Stored data entries
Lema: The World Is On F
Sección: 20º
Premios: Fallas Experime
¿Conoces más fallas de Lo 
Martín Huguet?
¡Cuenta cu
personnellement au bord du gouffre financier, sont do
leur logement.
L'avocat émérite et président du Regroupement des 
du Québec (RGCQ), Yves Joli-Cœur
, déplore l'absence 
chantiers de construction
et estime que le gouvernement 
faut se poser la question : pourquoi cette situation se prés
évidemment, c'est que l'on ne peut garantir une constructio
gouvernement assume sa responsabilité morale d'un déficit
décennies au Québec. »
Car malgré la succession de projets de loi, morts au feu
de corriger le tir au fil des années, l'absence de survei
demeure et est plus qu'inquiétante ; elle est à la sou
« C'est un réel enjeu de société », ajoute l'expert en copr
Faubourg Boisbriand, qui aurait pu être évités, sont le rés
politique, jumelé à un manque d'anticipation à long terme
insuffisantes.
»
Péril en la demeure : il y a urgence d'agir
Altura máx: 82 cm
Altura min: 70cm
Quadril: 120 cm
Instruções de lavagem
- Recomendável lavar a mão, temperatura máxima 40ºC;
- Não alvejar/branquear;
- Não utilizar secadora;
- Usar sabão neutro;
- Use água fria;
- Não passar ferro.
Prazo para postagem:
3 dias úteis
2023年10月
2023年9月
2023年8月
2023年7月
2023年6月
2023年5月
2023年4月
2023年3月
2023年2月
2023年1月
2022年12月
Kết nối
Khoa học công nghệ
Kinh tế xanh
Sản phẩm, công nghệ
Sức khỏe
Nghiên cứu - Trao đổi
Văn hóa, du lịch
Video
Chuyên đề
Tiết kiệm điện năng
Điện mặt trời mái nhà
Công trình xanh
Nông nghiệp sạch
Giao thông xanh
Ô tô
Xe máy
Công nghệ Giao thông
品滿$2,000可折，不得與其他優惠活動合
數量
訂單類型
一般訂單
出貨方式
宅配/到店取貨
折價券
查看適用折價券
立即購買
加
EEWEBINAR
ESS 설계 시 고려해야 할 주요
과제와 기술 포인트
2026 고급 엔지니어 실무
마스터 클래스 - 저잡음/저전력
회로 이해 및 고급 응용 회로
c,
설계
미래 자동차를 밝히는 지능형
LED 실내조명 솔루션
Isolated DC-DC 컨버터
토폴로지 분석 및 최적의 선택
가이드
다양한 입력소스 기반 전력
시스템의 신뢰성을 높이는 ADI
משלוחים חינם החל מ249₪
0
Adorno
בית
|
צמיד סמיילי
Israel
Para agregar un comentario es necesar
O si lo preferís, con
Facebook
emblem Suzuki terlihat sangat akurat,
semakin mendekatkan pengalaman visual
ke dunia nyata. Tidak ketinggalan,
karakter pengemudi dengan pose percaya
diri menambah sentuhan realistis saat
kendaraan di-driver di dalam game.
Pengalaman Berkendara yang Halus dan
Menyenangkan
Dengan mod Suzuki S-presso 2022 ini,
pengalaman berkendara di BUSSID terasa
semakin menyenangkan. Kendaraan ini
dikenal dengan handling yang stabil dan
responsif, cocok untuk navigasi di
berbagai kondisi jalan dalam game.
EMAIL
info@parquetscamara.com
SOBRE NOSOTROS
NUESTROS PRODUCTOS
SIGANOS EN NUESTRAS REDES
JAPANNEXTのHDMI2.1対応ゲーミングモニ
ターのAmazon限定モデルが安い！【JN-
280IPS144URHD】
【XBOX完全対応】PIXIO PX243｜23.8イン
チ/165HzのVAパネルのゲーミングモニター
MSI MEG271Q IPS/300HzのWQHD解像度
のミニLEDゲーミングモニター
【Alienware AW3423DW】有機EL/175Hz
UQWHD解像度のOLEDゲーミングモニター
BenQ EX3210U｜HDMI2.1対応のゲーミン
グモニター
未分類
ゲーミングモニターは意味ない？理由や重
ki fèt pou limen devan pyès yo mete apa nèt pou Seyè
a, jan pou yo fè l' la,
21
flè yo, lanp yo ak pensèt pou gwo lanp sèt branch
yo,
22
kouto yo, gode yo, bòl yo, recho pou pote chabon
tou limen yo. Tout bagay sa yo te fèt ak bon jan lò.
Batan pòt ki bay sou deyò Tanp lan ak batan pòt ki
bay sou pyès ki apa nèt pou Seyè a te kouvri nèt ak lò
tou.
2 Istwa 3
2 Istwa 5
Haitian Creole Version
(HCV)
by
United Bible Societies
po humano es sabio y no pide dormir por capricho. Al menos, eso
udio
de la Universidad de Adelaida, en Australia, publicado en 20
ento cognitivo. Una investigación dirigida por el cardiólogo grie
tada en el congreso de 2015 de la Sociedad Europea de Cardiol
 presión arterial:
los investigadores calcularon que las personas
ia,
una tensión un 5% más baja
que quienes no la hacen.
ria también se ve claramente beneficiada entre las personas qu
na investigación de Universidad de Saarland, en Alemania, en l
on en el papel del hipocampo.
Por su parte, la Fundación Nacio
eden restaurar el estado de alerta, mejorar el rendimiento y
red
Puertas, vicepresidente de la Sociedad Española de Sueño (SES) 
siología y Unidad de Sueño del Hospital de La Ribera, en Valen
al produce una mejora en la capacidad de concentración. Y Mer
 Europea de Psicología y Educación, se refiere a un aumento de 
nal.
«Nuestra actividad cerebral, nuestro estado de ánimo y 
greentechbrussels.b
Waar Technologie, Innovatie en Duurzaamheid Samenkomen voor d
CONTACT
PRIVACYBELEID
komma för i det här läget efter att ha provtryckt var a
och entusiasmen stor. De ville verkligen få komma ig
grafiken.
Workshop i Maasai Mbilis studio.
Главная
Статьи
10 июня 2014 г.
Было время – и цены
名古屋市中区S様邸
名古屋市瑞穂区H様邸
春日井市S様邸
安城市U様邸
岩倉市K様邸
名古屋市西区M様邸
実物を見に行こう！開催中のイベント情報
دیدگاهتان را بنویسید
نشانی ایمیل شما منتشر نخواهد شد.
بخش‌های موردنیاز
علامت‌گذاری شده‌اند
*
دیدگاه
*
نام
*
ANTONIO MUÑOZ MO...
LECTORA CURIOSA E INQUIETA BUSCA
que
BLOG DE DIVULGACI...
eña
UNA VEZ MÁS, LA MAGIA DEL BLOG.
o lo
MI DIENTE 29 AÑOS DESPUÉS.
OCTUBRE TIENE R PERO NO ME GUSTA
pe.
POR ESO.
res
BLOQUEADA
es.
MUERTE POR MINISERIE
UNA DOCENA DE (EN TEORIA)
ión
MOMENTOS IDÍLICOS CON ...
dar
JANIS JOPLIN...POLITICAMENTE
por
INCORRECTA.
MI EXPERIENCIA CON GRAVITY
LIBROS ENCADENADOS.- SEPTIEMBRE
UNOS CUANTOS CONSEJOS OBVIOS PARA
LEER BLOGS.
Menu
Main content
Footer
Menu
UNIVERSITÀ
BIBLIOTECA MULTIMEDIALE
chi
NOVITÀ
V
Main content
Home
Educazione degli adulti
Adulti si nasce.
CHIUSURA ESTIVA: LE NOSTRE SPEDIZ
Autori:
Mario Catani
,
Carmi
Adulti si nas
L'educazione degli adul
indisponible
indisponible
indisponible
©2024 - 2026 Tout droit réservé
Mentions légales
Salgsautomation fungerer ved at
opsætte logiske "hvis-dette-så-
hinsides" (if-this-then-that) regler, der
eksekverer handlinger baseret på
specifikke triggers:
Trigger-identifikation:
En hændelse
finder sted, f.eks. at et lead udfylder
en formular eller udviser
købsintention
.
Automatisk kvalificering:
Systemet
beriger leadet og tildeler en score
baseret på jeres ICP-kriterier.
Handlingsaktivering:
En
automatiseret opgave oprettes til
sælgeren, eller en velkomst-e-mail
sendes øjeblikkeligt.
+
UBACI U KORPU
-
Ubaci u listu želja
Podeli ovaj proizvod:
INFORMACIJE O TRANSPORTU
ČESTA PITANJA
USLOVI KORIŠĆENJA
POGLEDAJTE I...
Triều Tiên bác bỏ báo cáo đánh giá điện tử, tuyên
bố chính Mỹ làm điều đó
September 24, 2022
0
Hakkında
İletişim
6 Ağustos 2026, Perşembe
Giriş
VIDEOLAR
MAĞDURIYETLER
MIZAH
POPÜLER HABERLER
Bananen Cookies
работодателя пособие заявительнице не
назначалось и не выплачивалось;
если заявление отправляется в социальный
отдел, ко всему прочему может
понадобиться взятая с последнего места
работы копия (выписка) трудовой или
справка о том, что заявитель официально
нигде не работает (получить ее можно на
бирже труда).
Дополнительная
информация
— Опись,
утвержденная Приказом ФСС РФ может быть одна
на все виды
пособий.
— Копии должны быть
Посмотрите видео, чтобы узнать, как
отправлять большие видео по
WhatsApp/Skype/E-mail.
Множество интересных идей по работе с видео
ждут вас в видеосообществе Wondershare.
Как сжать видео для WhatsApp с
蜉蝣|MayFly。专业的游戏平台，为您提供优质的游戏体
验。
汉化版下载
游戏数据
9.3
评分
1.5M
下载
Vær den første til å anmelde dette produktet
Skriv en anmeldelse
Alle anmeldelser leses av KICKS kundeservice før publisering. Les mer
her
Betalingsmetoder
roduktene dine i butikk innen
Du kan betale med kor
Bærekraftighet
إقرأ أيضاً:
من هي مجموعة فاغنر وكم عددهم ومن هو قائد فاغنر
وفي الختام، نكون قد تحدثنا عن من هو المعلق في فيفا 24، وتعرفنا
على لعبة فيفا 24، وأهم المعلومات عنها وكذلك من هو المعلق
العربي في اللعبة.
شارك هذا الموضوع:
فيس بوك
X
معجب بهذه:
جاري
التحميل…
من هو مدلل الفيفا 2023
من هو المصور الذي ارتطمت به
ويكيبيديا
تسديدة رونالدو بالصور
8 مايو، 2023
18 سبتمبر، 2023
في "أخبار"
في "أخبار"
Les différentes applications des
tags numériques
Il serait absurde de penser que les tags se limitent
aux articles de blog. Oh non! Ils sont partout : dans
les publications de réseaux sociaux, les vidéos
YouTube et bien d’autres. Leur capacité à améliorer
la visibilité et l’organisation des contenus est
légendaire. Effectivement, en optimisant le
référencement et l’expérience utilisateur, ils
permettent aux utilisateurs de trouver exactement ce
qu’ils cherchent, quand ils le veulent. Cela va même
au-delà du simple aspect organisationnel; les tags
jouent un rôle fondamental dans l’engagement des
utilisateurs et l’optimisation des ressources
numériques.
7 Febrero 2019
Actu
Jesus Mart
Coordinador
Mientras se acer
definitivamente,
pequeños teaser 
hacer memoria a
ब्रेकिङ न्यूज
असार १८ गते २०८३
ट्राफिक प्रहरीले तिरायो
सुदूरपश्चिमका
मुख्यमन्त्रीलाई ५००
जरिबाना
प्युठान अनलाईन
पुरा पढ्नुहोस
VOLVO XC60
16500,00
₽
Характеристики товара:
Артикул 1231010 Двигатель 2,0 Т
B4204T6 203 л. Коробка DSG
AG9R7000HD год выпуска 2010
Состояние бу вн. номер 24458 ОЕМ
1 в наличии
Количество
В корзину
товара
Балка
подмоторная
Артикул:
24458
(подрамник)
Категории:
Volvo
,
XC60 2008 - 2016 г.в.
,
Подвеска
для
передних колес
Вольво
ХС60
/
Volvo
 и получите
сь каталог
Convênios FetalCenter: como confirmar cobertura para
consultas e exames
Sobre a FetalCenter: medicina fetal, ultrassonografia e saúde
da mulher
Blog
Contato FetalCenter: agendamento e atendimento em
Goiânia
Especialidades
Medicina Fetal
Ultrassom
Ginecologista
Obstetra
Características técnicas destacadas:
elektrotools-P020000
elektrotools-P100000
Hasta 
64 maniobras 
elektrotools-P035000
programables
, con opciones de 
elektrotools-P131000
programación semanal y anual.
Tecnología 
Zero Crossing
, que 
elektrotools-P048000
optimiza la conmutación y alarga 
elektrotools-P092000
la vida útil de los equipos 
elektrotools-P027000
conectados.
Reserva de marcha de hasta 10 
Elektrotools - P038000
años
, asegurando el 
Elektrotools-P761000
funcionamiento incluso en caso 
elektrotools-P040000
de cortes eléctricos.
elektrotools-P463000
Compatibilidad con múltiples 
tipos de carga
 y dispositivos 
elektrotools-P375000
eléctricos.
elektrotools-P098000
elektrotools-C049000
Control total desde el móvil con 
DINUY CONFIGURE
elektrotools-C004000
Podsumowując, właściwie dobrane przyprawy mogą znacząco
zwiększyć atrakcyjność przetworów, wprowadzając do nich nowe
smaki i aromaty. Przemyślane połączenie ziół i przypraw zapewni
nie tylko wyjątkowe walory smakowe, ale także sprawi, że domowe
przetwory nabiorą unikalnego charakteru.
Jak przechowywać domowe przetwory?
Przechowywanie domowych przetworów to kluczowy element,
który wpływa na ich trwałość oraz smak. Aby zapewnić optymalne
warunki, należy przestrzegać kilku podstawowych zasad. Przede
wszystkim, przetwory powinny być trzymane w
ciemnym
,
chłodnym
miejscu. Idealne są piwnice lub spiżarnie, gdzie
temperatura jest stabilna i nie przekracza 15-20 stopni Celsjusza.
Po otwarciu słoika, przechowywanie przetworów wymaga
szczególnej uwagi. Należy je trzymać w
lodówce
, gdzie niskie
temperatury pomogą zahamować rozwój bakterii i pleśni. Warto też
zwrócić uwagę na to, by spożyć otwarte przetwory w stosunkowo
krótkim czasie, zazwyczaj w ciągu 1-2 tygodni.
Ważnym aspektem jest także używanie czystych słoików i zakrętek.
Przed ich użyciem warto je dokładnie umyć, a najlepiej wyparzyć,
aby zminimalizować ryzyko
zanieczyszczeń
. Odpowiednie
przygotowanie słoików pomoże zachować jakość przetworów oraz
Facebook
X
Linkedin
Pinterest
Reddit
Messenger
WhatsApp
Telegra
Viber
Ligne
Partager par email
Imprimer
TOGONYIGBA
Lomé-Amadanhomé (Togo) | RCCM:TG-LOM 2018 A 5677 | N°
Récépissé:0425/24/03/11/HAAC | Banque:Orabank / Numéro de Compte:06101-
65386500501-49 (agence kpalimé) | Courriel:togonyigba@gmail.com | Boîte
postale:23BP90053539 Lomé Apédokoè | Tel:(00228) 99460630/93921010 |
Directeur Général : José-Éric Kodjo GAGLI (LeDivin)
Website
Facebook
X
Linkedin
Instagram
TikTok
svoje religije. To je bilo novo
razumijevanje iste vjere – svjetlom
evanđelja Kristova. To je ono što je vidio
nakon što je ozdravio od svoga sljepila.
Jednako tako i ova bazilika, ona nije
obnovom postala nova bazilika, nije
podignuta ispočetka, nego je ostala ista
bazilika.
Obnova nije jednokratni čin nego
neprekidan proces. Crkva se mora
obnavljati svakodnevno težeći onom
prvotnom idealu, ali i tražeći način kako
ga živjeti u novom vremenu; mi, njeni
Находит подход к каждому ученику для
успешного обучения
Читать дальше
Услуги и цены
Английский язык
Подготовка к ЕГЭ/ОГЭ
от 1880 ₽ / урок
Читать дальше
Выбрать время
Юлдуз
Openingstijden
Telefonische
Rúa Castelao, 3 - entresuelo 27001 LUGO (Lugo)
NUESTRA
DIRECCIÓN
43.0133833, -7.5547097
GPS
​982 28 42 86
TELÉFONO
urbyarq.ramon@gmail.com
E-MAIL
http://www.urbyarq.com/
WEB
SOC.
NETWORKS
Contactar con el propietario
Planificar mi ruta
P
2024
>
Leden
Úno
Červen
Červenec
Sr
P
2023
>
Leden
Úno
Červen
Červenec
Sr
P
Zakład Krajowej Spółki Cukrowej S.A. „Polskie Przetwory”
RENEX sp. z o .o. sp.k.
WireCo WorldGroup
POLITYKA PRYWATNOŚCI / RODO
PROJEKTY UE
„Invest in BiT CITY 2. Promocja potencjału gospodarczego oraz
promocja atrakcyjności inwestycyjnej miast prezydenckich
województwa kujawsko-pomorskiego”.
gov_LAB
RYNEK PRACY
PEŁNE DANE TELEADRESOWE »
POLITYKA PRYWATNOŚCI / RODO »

WHAT IS BEING ASKED: Taking the lines above, repeat exactly those from the line that contains "Mario Catani" through the line that contains "Ubaci u listu želja", and both of those lines as well. Include nothing else.

WRITTEN REPLY:
Mario Catani
,
Carmi
Adulti si nas
L'educazione degli adul
indisponible
indisponible
indisponible
©2024 - 2026 Tout droit réservé
Mentions légales
Salgsautomation fungerer ved at
opsætte logiske "hvis-dette-så-
hinsides" (if-this-then-that) regler, der
eksekverer handlinger baseret på
specifikke triggers:
Trigger-identifikation:
En hændelse
finder sted, f.eks. at et lead udfylder
en formular eller udviser
købsintention
.
Automatisk kvalificering:
Systemet
beriger leadet og tildeler en score
baseret på jeres ICP-kriterier.
Handlingsaktivering:
En
automatiseret opgave oprettes til
sælgeren, eller en velkomst-e-mail
sendes øjeblikkeligt.
+
UBACI U KORPU
-
Ubaci u listu želja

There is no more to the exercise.